– Você precisa caminhar todos os dias, ao menos uns quarenta minutos! – sentenciou o meu médico, num tom pilatiano indesmentível. Finda a consulta, como Pilatos, lavava suas mãos enquanto advertia. – Caso contrário…
– Vou me esforçar, doutor. Prometo! – interrompi para não ouvir a lista formatada de desgraças a ameaçar o meu futuro..
É por isso que hoje, estou aqui no alto da cidade, um pouco longe do centro e com a certeza de que meu banco lá da praça, está com uma tremenda saudade minha. Sem ele, sobrou o parapeito desse mirante improvisado. É bom apoiar o corpo cansado. Cansado, não só da caminhada forçada, mas de tantas outras caminhadas. Daqui, tenho um ângulo anônimo da cidade. Nem sei se isso é bom, ou não! Nunca aprovo nada anônimo… Olho no relógio e lá se foram os quarenta minutos recomendados. Posso parar, e olhar para baixo onde o burburinho continua em liberdade.
– Linda a cidade daqui, não? – ele se encostou comigo no parapeito e sem me olhar admirava a vista.
– Parece bem melhor do que lá de baixo, não? – que mania tenho de provocar!
– É verdade! Faz tempo que prefiro olhar daqui.
– Você tem razão! Olhar tudo de longe disfarça os defeitos…
– Veja só! – provocou meu companheiro – Que defeitos você consegue identificar daqui?
– Não sinto poluição; não vejo os buracos nas calçadas e ruas; não escuto os barulhos tirânicos…
– Não vejo o que as pessoas estão fazendo… – agora é ele que provoca!
Encarei-o e quase me vi no espelho. Ele sentiu que eu o olhava, mas, impassível, não reagiu! Voltei-me para a vista da cidade, intrigado com a semelhança física.
– Você é incrivelmente parecido comigo! Estou surpreso! Não seremos parentes?
– Pode ser…
– Acha bom não ver o que as pessoas estão fazendo?
– Acho! Já me preocupei muito com isso…
– Não se preocupa mais?
– Prefiro olhar de longe e admirar os resultados…

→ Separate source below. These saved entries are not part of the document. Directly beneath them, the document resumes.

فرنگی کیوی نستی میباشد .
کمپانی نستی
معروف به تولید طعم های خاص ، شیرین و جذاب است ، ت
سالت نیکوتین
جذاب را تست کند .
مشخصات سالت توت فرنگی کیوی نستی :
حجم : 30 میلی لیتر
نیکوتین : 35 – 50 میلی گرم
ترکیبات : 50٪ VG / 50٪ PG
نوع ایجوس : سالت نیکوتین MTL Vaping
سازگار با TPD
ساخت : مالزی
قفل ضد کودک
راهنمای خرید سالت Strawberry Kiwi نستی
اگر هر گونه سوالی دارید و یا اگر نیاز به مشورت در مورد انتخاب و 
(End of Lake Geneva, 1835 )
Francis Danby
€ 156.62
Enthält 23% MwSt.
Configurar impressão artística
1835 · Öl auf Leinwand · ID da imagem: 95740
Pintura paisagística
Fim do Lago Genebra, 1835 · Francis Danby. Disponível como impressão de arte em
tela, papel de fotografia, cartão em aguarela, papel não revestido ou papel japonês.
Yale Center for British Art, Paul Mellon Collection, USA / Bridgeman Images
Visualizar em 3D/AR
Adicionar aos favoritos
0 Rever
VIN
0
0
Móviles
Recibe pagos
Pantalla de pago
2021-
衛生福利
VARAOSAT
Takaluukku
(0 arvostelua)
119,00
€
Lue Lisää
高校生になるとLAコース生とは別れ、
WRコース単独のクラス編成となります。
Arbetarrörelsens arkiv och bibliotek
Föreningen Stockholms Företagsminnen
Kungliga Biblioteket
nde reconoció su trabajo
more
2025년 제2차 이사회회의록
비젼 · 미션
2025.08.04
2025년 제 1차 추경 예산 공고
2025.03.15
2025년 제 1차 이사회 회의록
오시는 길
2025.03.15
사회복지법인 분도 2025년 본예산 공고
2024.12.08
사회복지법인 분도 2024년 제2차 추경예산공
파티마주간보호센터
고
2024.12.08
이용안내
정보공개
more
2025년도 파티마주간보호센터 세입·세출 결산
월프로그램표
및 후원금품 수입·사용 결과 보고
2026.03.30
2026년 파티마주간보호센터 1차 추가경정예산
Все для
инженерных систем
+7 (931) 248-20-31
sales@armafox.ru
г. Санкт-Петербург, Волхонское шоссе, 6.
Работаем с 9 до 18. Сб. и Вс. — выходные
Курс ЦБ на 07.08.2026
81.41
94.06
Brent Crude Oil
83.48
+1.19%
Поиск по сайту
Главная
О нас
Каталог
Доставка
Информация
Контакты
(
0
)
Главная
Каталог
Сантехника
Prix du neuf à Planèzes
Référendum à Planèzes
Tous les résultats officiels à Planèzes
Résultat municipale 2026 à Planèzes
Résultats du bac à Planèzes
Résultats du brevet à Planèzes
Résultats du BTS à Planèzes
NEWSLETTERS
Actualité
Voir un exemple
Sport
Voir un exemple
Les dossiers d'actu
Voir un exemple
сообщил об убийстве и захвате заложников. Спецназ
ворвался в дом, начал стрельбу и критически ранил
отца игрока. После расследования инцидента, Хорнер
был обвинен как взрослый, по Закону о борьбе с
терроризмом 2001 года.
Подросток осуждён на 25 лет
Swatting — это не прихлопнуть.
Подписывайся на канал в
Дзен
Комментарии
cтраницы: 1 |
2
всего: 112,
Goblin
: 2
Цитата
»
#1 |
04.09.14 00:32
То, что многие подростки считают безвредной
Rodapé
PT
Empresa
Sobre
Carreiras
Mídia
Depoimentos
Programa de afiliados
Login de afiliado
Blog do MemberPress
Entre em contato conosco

– Gosta dos resultados que vê?
– Se você considerar a média desses resultados, eles agradam…
– Mas tem as mentiras, o egoísmo, os assaltos, a miséria forçada, os corruptos, os assassinos, a exclusão social…
– Tem os idealistas, as mães, os bebês, os sábios, os artistas… – insistiu ele.
– Os doentes, os cancerosos, os aidéticos, os loucos, a degradação do ambiente, o aquecimento do planeta… E a falta de ética…
– E os éticos?
– E os traidores?
– Os verdadeiros!
– Os falsos!
– Abnegados.. – ele não queria desistir..
– Estelionatários…
– E os caridosos?
– E os impostores?
– Você está estragando a minha vista da cidade… senti ameaça velada em seu tom de voz.
– Estou apenas mostrando que lá embaixo a coisa está podre e não podemos ignorar… – tentei ser lógico, para acalmá-lo.
– Já vivi tanto quanto você e sabemos o que está acontecendo…
– Como sabe que viveu tanto quanto eu? Ei! Onde está você?
Não era possível o que eu via! É grande e largo o espaço em volta e ele simplesmente desapareceu. Deseducado, me deixou falando sozinho… Intrigado, fui descendo para a cidade, bem devagarinho. Olhei minhas mãos sujas do parapeito sujo.
Mãos sujas me incomodam. Senti uma tentação imensa de lavar as mãos!